→ **Problem statement**
Scan the records below for the word "lines". Copy each line where it appears.

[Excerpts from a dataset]
★ ★ ★ ★ ★ ★ ★

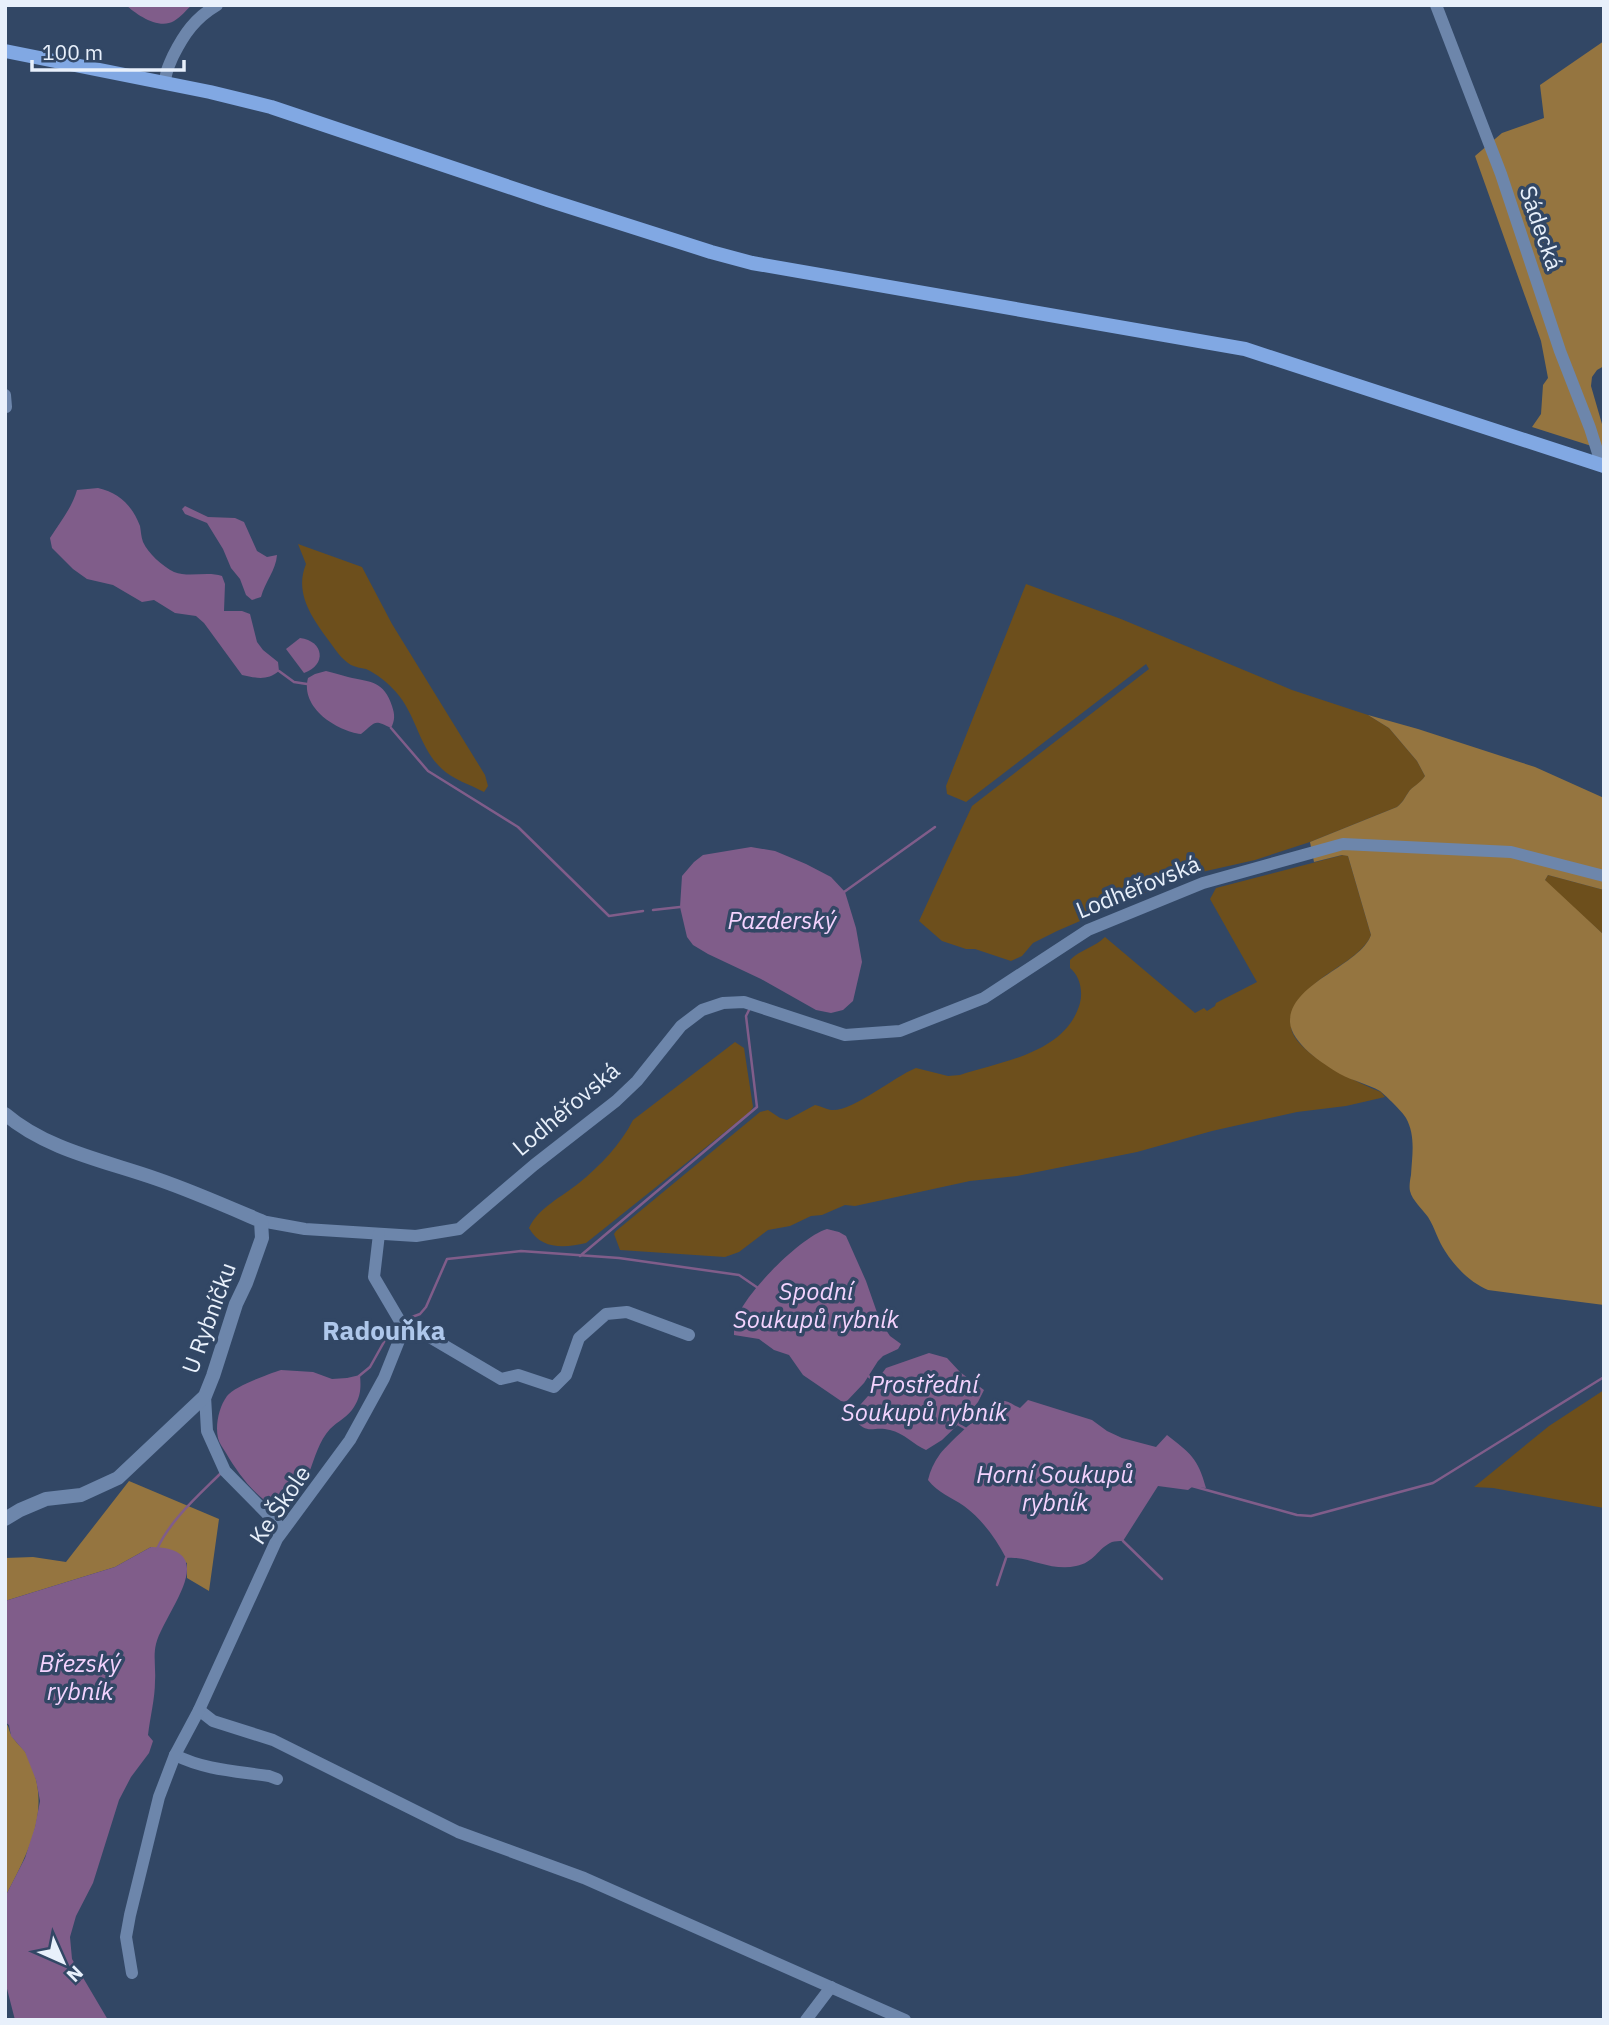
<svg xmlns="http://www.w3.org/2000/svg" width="1609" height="2025" viewBox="0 0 1609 2025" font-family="'IBM Plex Sans',sans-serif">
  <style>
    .green { fill: #6d4f1c }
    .forest { fill: #957540 }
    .water { fill: #805d8a }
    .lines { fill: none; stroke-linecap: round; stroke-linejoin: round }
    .stream { stroke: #805d8a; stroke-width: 2.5 }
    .minor { stroke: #6d86ab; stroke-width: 12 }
    .tertiary { stroke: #6d86ab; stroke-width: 14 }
    .secondary { stroke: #81a8e3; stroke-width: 14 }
    .labels { text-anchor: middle; stroke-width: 7; stroke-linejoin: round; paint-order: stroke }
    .street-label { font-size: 23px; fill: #e8f0fb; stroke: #324765 }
    .water-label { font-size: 24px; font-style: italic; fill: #f4d3fe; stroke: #324765 }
    .quarter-label { font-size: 26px; font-weight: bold; fill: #aec7eb; stroke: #324765 }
  </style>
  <rect width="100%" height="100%" fill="#324765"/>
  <g class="green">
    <path d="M 298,544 L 362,567 L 392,624 L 485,775 L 488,786 L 484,792 C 471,785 452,779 442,769 C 419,748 417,716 396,692 C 388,683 377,674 366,669 C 361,668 355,667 351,665 C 341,659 335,649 329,641 C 312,618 294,593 306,564 Z"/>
    <path d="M 1026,584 L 1121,619 L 1292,690 L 1368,715 L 1389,728 L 1417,761 L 1425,776 C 1421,784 1412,786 1408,793 C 1404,799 1403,802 1397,807 L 1310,842 L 1255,860 L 1184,876 L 1057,931 L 1033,943 L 1022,956 L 1011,961 L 975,949 L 966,949 L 942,941 L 919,921 L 972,806 L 1149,669 L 1146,664 L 966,802 L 947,794 L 946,786 Z"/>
    <path d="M 1343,855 L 1348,856 L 1371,935 C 1365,952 1337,967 1322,978 C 1309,988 1289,1007 1291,1026 C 1292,1052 1358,1083 1381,1092 L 1385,1097 L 1346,1106 L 1297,1112 L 1212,1131 L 1137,1152 L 1017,1176 L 970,1181 L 855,1206 L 845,1205 L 822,1215 L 811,1216 L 790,1226 L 768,1230 L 739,1252 L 725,1257 L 620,1250 L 614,1234 L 616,1231 L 760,1112 L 768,1110 L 780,1118 L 787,1120 L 815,1105 C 820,1106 826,1109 831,1110 C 853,1112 893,1077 916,1068 L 948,1076 L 960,1075 C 1003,1061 1066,1053 1080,1003 C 1083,991 1080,976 1070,968 L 1070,960 C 1080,950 1095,947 1105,937 L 1195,1013 L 1204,1008 L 1207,1011 L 1215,1006 L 1216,1003 L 1257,982 L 1210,899 L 1216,888 Z"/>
    <polygon points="1548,875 1604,890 1604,935 1547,884 1545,880"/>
    <path d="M 735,1042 L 744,1048 L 753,1107 L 750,1112 L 586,1243 C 565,1248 541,1250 529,1228 C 539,1207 562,1197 579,1183 C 600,1166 621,1144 633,1120 Z"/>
    <polygon points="1604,1390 1604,1508 1493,1488 1474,1487 1549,1426"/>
  </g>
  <g class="forest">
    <polygon points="1604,41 1604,366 1597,370 1592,377 1591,386 1604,431 1604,450 1532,427 1541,414 1543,385 1548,378 1541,341 1475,156 1502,133 1544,118 1540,85"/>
    <path d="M 1368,715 L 1418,729 L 1535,767 L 1604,798 L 1604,890 L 1548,875 L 1545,880 L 1604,935 L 1604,1305 L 1488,1290 C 1471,1283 1455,1267 1445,1251 C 1438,1241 1435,1228 1428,1217 C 1423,1210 1412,1200 1410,1191 C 1409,1187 1410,1180 1411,1175 C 1412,1156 1416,1136 1406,1118 C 1402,1111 1386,1096 1380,1091 C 1368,1084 1353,1081 1340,1074 C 1323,1064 1291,1043 1290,1022 C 1289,983 1360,966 1371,935 L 1348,856 L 1342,855 L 1314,862 L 1310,842 L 1397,807 C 1403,802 1404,799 1408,793 C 1412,786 1420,784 1425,776 L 1417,761 L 1389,728 Z"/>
    <polygon points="129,1481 219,1519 209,1591 187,1578 187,1563 151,1547 115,1567 5,1601 5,1558 33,1557 66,1562"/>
    <path d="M 5,1722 C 10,1727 8,1730 12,1736 C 15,1742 22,1747 26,1753 C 54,1806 30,1849 5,1897 Z"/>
  </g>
  <g class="water">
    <path d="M 126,5 L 192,5 C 186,10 181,17 174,21 C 159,30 137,15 126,5 Z"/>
    <path d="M 98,488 C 119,493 132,505 140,526 C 141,531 141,537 143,542 C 148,553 162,566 174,572 C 189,578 207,571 222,576 L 225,584 L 224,611 L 242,611 L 250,614 L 257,642 L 263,650 L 278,662 L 279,671 C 267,681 256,678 242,675 L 204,623 L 196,616 L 175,613 L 154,600 L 142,602 L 113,585 L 87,579 L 73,569 L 52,548 L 50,538 C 60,522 72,508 77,490 Z"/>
    <path d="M 185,506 L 208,517 L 235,518 L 244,522 L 257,551 L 267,557 L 277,555 C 276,570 265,582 261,597 L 252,600 L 246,595 L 240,579 L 231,568 L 223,549 L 207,523 L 185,514 L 182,509 Z"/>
    <path d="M 300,638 C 324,641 327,665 304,673 L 286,649 Z"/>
    <path d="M 326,671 C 334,673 341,675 348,677 C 371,682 384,681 392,706 C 395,715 395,720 391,728 C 373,719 376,722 361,734 C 337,731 300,708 308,678 L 315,674 Z"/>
    <polygon points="751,847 775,851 806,864 831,877 845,892 856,928 862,962 853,1001 843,1010 831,1013 816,1010 761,979 708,954 693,945 687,937 680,907 682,876 694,862 703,855"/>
    <path d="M 827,1229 L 839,1232 L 846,1236 L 866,1281 L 880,1321 L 890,1336 L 901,1344 L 898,1349 L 883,1356 L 878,1361 L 864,1383 L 846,1402 L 841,1401 L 803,1375 L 789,1355 L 774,1350 L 759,1339 L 734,1335 C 734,1328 735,1320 739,1313 C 751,1288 801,1237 827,1229 Z"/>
    <path d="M 929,1353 L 947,1358 L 960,1372 L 984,1390 L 978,1402 L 965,1418 L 942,1440 L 926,1450 C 914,1445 904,1433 890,1430 C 872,1425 869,1437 853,1418 L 854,1412 L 868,1396 L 875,1383 L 886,1368 Z"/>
    <path d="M 281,1370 L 313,1372 L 332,1379 L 347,1378 L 360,1375 C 361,1387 361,1396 354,1407 C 348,1417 338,1421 330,1429 C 308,1453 313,1497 277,1509 C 254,1495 239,1475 226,1453 C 223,1448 219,1443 218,1438 C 215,1425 219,1407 227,1396 C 235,1386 269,1374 281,1370 Z"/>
    <path d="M 1028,1400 L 1092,1420 L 1107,1431 L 1122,1438 L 1156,1447 L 1167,1435 C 1190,1453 1198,1458 1206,1488 L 1192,1487 L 1188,1490 L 1158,1486 L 1123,1541 C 1119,1541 1115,1541 1112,1542 C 1098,1548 1094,1563 1076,1566 C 1051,1572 1027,1555 1006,1558 C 996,1539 982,1519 964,1506 C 951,1497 938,1493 928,1480 C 930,1471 934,1462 940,1454 C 949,1443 992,1401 1005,1401 C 1010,1402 1015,1406 1020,1408 Z"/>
    <path d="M 151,1547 C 224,1548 165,1611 156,1644 C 153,1656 156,1669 155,1681 C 155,1699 150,1717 148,1735 L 153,1741 L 149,1753 L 131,1777 L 119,1800 L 93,1883 L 76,1916 L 70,1937 L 72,1959 L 108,2020 L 15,2020 L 5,1981 L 5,1897 L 25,1858 L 35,1827 L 40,1801 L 36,1780 L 25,1752 L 11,1736 L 9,1725 L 5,1722 L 5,1601 L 115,1567 Z"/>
  </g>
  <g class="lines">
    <g class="stream">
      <polyline points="279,671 294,682 307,684"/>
      <polyline points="391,728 428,771 518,827 609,916 643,911"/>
      <polyline points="844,892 935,827"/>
      <polyline points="653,910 680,907"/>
      <polyline points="580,1256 757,1107 746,1016 749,1010"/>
      <polyline points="404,1320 420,1314 426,1307 447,1259 521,1251 619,1258 739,1275 758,1288"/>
      <polyline points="867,1375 878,1384"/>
      <polyline points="359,1376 370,1367 394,1324 397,1322"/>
      <polyline points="956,1423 968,1430"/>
      <polyline points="1192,1486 1297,1515 1311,1516 1433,1483 1604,1377"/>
      <polyline points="1123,1541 1162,1579"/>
      <path d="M 157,1549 C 171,1519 199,1495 222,1472"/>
      <polyline points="997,1585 1006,1558"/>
    </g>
    <g class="minor">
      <polyline points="1436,5 1501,174 1560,351 1590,428 1602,466"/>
      <path d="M 165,83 C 165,73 169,65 173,56 C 184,34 195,18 217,5"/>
      <polyline points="5,395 6,407"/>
      <polyline points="261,1221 305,1229 416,1236 459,1229 534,1165 616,1101 637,1081 681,1026 702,1010 723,1003 744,1002 845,1035 900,1031 984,998 1088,930 1203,883 1343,844 1511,852 1604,876"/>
      <polyline points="404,1328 428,1336 501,1379 518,1375 554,1387 566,1375 579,1338 606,1314 627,1312 689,1335"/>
      <polyline points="205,1396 207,1431 225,1471 283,1530"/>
      <polyline points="199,1710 213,1721 273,1740 458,1832 584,1878 905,2020"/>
      <path d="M 175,1755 C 205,1770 236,1771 269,1776 L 277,1779"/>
      <polyline points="132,1973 126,1937 130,1915 159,1797 175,1755 199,1710 277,1539 350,1440 384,1378 404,1328 374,1277 379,1234"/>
      <polyline points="806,2020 831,1987"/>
    </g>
    <path class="tertiary" d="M 5,1114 C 47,1150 106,1161 157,1179 C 192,1191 226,1206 261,1221 L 262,1238 L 246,1283 L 236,1304 L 213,1376 L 205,1396 L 118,1478 L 81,1495 L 46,1499 L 20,1510 L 5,1519"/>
    <polyline class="secondary" points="5,51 210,92 271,107 548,200 711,252 752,263 1245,349 1604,466"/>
  </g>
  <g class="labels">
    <g class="street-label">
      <text transform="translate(1541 228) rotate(71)" y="8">Sádecká</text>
      <text transform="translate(1138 887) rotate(-22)" y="8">Lodhéřovská</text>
      <text transform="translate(566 1109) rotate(-40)" y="8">Lodhéřovská</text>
      <text transform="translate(209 1318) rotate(-70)" y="8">U Rybníčku</text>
      <text transform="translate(280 1505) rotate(-56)" y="8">Ke Škole</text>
    </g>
    <g class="water-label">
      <text x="782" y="929">Pazderský</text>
      <text x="816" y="1300">Spodní<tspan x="816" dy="28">Soukupů rybník</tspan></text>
      <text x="924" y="1393">Prostřední<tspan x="924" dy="28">Soukupů rybník</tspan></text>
      <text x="1055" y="1483">Horní Soukupů<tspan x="1055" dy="28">rybník</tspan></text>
      <text x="80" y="1672">Březský<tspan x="80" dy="28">rybník</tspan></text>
    </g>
    <g class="quarter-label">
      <text x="384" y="1340">Radouňka</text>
    </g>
  </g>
  <rect width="1609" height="2025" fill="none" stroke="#e8f0fb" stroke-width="14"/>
  <g transform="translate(63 1962) rotate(135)" stroke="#324765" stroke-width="5" paint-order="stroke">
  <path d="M0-5L12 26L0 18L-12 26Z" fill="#e8f0fb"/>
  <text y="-10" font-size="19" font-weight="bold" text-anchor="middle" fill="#e8f0fb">N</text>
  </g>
  <path d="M32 60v10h152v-10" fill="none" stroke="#e8f0fb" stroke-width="3.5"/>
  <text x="42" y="60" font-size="21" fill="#e8f0fb" stroke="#324765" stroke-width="5" paint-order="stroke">100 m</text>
</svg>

★ ★ ★ ★ ★ ★ ★

→ **Answer for the task**
    .lines { fill: none; stroke-linecap: round; stroke-linejoin: round }
  <g class="lines">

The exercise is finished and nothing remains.